Source passage:
Segment Open
Astana have been cleared to race by the UCI despite president Brian Cookson requesting a withdrawal of the team’s WorldTour licence – the independent UCI Licence Commission has decided to allow them to continue racing.
Astana was granted a provisional WordTour licence in December and subjected to an independent audit. The Commission is now said to be satisfied that a ‘reorganisation of all the support personnel of its riders in order to strengthen its fight against doping” meets it’s requirements. The Kazah team will keep its existing registration as long as it complies with “special measures.’
However, the results of the audit, carried out by the Sport Sciences Institute of the University of Lausanne (ISSUL), raised some red flags, including a continued relationship with banned trainer Michele Ferrari.
Segment Closed
Given entries:
Segment Open
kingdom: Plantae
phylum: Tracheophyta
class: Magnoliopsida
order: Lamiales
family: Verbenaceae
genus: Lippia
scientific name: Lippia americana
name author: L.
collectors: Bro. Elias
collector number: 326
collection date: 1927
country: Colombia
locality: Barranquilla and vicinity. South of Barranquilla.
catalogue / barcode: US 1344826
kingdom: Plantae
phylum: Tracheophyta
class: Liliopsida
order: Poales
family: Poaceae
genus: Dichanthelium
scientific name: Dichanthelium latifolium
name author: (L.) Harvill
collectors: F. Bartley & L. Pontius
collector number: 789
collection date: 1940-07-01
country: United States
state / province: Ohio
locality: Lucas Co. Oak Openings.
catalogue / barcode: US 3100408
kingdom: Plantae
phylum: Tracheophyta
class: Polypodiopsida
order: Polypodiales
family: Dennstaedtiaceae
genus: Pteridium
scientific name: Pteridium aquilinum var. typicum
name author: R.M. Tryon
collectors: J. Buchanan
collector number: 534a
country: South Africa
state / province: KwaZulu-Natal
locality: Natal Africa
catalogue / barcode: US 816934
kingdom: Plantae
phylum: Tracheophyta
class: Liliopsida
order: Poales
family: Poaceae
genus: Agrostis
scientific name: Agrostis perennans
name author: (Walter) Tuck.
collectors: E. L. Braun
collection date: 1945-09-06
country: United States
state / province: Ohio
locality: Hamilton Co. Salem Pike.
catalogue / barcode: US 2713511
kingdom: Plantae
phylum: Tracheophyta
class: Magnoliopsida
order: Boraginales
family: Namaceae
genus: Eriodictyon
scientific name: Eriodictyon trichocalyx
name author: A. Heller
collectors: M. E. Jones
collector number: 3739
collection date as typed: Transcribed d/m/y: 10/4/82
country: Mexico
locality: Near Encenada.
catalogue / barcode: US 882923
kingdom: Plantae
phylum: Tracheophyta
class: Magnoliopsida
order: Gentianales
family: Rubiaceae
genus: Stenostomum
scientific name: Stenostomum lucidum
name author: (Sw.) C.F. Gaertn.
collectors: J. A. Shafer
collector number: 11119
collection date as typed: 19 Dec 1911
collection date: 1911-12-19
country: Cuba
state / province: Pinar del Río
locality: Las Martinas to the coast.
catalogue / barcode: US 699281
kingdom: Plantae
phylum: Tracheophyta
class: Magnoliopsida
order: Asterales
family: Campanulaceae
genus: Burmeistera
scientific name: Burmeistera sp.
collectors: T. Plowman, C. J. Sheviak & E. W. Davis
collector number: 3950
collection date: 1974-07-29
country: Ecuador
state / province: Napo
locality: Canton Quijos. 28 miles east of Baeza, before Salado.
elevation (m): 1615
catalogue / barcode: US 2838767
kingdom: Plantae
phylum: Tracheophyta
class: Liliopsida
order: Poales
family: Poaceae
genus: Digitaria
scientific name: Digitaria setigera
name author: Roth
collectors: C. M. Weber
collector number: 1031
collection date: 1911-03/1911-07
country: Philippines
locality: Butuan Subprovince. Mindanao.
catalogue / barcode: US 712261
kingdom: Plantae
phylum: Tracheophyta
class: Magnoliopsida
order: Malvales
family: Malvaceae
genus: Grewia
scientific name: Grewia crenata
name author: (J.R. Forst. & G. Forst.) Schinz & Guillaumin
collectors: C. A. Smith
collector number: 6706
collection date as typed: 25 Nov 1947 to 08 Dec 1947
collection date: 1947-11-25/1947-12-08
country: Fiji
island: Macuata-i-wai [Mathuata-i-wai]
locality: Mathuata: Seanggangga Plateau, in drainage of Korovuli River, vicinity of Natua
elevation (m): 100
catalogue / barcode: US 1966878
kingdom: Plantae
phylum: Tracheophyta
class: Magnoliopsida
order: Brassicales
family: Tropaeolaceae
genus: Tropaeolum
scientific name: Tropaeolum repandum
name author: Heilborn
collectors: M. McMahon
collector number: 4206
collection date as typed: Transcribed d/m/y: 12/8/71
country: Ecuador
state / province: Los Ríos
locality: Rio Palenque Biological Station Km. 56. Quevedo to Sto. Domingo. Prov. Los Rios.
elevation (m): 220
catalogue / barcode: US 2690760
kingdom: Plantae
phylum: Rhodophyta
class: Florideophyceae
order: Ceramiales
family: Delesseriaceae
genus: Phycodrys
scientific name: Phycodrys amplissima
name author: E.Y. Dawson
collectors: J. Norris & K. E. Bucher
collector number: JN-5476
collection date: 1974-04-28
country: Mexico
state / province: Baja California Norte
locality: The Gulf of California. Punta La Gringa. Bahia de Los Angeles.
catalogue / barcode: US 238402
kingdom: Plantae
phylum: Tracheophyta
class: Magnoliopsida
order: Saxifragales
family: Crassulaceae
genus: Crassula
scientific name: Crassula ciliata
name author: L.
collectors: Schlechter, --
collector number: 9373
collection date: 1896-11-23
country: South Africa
Segment Closed
What to do:
1 - Reproduce the Astana news report from "Astana was granted" to "trainer Michele Ferrari.", substituting "review" for every instance of "audit".
2 - Continue the Astana news report from the point at which it ends.

Expected outputs:
1 -
Astana was granted a provisional WordTour licence in December and subjected to an independent review. The Commission is now said to be satisfied that a ‘reorganisation of all the support personnel of its riders in order to strengthen its fight against doping” meets it’s requirements. The Kazah team will keep its existing registration as long as it complies with “special measures.’
However, the results of the review, carried out by the Sport Sciences Institute of the University of Lausanne (ISSUL), raised some red flags, including a continued relationship with banned trainer Michele Ferrari.

2 -
Cookson’s original position that ‘Teams have to take their responsibilities very, very seriously in terms of how they monitor riders, how they support riders and coach riders’ included a nod to the Ferrari rumours reported by Gazzetta dello Sport, ‘Others who are allegedly floating around on the sidelines, the people who have been banned, there are rumours that they are still acting as intermediaries, it is a warning to them as well.’
The trigger for the original enquiry was a pair of WorldTour team riders testing positive for EPO and several doping cases in its Continental affiliate. Both events raised concerns about the team’s overall structure and ethics.
Cookson said, in conclusion, that the situation was ‘very frustrating, but we had to work with legal tools and I had to accept that.’ The announcement finally clears the way for Vincenzo Nibali to defend his 2014 Tour de France title without fear of exclusion.